• _How to complete this task_:
Make an exact copy of the records, dropping all pictures.

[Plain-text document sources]
>>

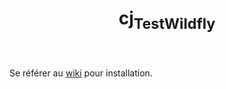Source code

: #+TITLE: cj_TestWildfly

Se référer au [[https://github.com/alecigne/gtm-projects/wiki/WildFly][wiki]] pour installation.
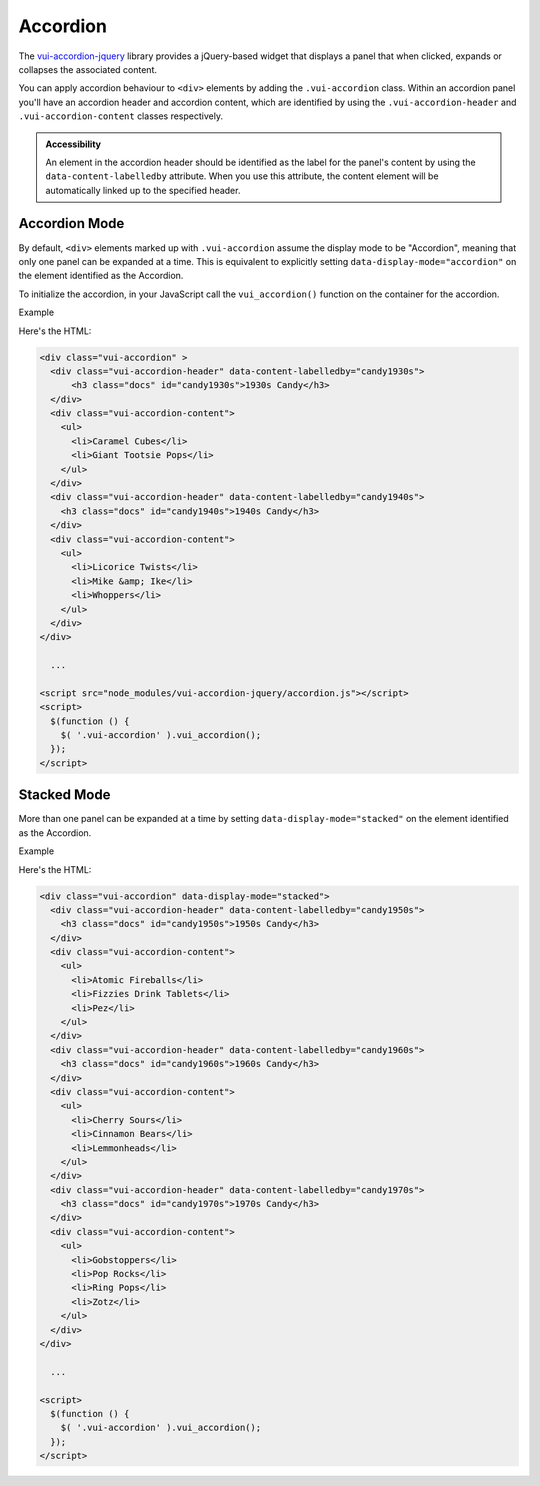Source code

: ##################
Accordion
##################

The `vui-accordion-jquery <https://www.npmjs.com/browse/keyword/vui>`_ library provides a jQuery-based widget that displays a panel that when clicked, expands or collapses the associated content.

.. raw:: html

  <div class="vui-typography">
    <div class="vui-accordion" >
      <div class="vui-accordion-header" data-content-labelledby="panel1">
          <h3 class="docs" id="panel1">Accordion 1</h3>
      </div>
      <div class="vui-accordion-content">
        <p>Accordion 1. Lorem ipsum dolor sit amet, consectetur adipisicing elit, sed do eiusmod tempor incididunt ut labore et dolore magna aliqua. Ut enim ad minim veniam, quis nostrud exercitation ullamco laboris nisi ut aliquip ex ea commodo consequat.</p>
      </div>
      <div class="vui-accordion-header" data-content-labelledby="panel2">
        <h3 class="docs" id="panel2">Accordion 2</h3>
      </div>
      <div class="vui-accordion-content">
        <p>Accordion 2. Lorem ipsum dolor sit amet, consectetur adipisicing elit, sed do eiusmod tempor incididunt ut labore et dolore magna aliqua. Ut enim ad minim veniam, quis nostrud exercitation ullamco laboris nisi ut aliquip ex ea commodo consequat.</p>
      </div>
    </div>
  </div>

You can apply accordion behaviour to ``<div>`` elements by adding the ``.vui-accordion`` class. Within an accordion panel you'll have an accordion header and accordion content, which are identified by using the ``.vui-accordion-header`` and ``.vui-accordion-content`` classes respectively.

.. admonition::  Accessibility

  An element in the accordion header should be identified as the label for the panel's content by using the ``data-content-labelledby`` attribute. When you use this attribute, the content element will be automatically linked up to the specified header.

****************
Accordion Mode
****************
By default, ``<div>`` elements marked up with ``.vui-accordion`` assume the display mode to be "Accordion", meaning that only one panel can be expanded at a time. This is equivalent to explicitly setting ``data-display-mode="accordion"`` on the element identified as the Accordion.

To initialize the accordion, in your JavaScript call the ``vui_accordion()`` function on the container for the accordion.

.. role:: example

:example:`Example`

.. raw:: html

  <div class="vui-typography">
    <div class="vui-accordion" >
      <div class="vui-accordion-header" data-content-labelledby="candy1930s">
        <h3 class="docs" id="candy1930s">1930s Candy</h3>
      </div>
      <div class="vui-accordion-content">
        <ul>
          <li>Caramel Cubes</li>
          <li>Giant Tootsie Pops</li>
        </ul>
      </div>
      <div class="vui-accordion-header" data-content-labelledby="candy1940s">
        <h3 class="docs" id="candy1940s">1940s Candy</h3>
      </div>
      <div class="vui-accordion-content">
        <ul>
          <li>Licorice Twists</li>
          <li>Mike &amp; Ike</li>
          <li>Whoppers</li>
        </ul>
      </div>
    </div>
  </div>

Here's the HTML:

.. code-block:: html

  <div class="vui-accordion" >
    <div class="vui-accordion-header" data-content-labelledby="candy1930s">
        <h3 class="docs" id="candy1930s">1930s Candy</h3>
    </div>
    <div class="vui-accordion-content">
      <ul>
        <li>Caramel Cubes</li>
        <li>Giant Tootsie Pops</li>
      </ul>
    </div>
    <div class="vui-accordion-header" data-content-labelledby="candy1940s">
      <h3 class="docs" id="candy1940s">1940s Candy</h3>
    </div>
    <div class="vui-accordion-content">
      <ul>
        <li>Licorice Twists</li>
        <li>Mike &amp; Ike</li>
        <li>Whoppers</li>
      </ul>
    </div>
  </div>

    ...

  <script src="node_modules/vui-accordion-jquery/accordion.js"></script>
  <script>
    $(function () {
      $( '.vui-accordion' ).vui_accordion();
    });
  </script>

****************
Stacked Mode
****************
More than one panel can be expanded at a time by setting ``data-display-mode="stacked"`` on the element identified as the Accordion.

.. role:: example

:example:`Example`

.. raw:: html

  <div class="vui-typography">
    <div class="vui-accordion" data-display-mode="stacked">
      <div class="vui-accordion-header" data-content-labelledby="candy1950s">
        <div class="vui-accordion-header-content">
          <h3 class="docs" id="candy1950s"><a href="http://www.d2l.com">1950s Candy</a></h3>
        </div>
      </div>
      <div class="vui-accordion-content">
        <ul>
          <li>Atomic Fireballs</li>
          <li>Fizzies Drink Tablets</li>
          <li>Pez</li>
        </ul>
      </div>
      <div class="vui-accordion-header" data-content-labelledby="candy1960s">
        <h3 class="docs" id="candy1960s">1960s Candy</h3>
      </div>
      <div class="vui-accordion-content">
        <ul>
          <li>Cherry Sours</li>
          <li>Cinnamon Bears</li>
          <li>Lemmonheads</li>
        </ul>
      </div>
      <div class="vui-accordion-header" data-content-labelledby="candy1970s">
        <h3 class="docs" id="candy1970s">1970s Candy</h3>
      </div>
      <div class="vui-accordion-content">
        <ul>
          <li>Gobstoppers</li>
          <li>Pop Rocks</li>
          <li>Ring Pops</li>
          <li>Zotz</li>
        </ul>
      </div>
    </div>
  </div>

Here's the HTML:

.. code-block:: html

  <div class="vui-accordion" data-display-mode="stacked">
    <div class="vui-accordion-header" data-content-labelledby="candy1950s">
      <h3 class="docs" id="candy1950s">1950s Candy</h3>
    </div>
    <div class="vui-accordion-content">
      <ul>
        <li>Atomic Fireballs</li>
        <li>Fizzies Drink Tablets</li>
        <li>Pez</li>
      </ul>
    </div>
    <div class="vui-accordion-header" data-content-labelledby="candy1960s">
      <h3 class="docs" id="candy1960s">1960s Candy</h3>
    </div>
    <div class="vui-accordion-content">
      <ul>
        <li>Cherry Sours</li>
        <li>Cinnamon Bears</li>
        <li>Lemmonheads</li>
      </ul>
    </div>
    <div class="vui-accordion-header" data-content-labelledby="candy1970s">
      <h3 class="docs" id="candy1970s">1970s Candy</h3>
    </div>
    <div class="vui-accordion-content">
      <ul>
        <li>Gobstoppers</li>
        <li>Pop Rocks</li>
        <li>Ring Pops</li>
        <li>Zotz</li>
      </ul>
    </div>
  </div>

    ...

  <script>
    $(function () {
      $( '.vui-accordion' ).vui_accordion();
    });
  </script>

<<

• _Written answer_:
Source code

: #+TITLE: cj_TestWildfly

Se référer au [[https://github.com/alecigne/gtm-projects/wiki/WildFly][wiki]] pour installation.
Source code

: ##################
Accordion
##################

The `vui-accordion-jquery <https://www.npmjs.com/browse/keyword/vui>`_ library provides a jQuery-based widget that displays a panel that when clicked, expands or collapses the associated content.

.. raw:: html

  <div class="vui-typography">
    <div class="vui-accordion" >
      <div class="vui-accordion-header" data-content-labelledby="panel1">
          <h3 class="docs" id="panel1">Accordion 1</h3>
      </div>
      <div class="vui-accordion-content">
        <p>Accordion 1. Lorem ipsum dolor sit amet, consectetur adipisicing elit, sed do eiusmod tempor incididunt ut labore et dolore magna aliqua. Ut enim ad minim veniam, quis nostrud exercitation ullamco laboris nisi ut aliquip ex ea commodo consequat.</p>
      </div>
      <div class="vui-accordion-header" data-content-labelledby="panel2">
        <h3 class="docs" id="panel2">Accordion 2</h3>
      </div>
      <div class="vui-accordion-content">
        <p>Accordion 2. Lorem ipsum dolor sit amet, consectetur adipisicing elit, sed do eiusmod tempor incididunt ut labore et dolore magna aliqua. Ut enim ad minim veniam, quis nostrud exercitation ullamco laboris nisi ut aliquip ex ea commodo consequat.</p>
      </div>
    </div>
  </div>

You can apply accordion behaviour to ``<div>`` elements by adding the ``.vui-accordion`` class. Within an accordion panel you'll have an accordion header and accordion content, which are identified by using the ``.vui-accordion-header`` and ``.vui-accordion-content`` classes respectively.

.. admonition::  Accessibility

  An element in the accordion header should be identified as the label for the panel's content by using the ``data-content-labelledby`` attribute. When you use this attribute, the content element will be automatically linked up to the specified header.

****************
Accordion Mode
****************
By default, ``<div>`` elements marked up with ``.vui-accordion`` assume the display mode to be "Accordion", meaning that only one panel can be expanded at a time. This is equivalent to explicitly setting ``data-display-mode="accordion"`` on the element identified as the Accordion.

To initialize the accordion, in your JavaScript call the ``vui_accordion()`` function on the container for the accordion.

.. role:: example

:example:`Example`

.. raw:: html

  <div class="vui-typography">
    <div class="vui-accordion" >
      <div class="vui-accordion-header" data-content-labelledby="candy1930s">
        <h3 class="docs" id="candy1930s">1930s Candy</h3>
      </div>
      <div class="vui-accordion-content">
        <ul>
          <li>Caramel Cubes</li>
          <li>Giant Tootsie Pops</li>
        </ul>
      </div>
      <div class="vui-accordion-header" data-content-labelledby="candy1940s">
        <h3 class="docs" id="candy1940s">1940s Candy</h3>
      </div>
      <div class="vui-accordion-content">
        <ul>
          <li>Licorice Twists</li>
          <li>Mike &amp; Ike</li>
          <li>Whoppers</li>
        </ul>
      </div>
    </div>
  </div>

Here's the HTML:

.. code-block:: html

  <div class="vui-accordion" >
    <div class="vui-accordion-header" data-content-labelledby="candy1930s">
        <h3 class="docs" id="candy1930s">1930s Candy</h3>
    </div>
    <div class="vui-accordion-content">
      <ul>
        <li>Caramel Cubes</li>
        <li>Giant Tootsie Pops</li>
      </ul>
    </div>
    <div class="vui-accordion-header" data-content-labelledby="candy1940s">
      <h3 class="docs" id="candy1940s">1940s Candy</h3>
    </div>
    <div class="vui-accordion-content">
      <ul>
        <li>Licorice Twists</li>
        <li>Mike &amp; Ike</li>
        <li>Whoppers</li>
      </ul>
    </div>
  </div>

    ...

  <script src="node_modules/vui-accordion-jquery/accordion.js"></script>
  <script>
    $(function () {
      $( '.vui-accordion' ).vui_accordion();
    });
  </script>

****************
Stacked Mode
****************
More than one panel can be expanded at a time by setting ``data-display-mode="stacked"`` on the element identified as the Accordion.

.. role:: example

:example:`Example`

.. raw:: html

  <div class="vui-typography">
    <div class="vui-accordion" data-display-mode="stacked">
      <div class="vui-accordion-header" data-content-labelledby="candy1950s">
        <div class="vui-accordion-header-content">
          <h3 class="docs" id="candy1950s"><a href="http://www.d2l.com">1950s Candy</a></h3>
        </div>
      </div>
      <div class="vui-accordion-content">
        <ul>
          <li>Atomic Fireballs</li>
          <li>Fizzies Drink Tablets</li>
          <li>Pez</li>
        </ul>
      </div>
      <div class="vui-accordion-header" data-content-labelledby="candy1960s">
        <h3 class="docs" id="candy1960s">1960s Candy</h3>
      </div>
      <div class="vui-accordion-content">
        <ul>
          <li>Cherry Sours</li>
          <li>Cinnamon Bears</li>
          <li>Lemmonheads</li>
        </ul>
      </div>
      <div class="vui-accordion-header" data-content-labelledby="candy1970s">
        <h3 class="docs" id="candy1970s">1970s Candy</h3>
      </div>
      <div class="vui-accordion-content">
        <ul>
          <li>Gobstoppers</li>
          <li>Pop Rocks</li>
          <li>Ring Pops</li>
          <li>Zotz</li>
        </ul>
      </div>
    </div>
  </div>

Here's the HTML:

.. code-block:: html

  <div class="vui-accordion" data-display-mode="stacked">
    <div class="vui-accordion-header" data-content-labelledby="candy1950s">
      <h3 class="docs" id="candy1950s">1950s Candy</h3>
    </div>
    <div class="vui-accordion-content">
      <ul>
        <li>Atomic Fireballs</li>
        <li>Fizzies Drink Tablets</li>
        <li>Pez</li>
      </ul>
    </div>
    <div class="vui-accordion-header" data-content-labelledby="candy1960s">
      <h3 class="docs" id="candy1960s">1960s Candy</h3>
    </div>
    <div class="vui-accordion-content">
      <ul>
        <li>Cherry Sours</li>
        <li>Cinnamon Bears</li>
        <li>Lemmonheads</li>
      </ul>
    </div>
    <div class="vui-accordion-header" data-content-labelledby="candy1970s">
      <h3 class="docs" id="candy1970s">1970s Candy</h3>
    </div>
    <div class="vui-accordion-content">
      <ul>
        <li>Gobstoppers</li>
        <li>Pop Rocks</li>
        <li>Ring Pops</li>
        <li>Zotz</li>
      </ul>
    </div>
  </div>

    ...

  <script>
    $(function () {
      $( '.vui-accordion' ).vui_accordion();
    });
  </script>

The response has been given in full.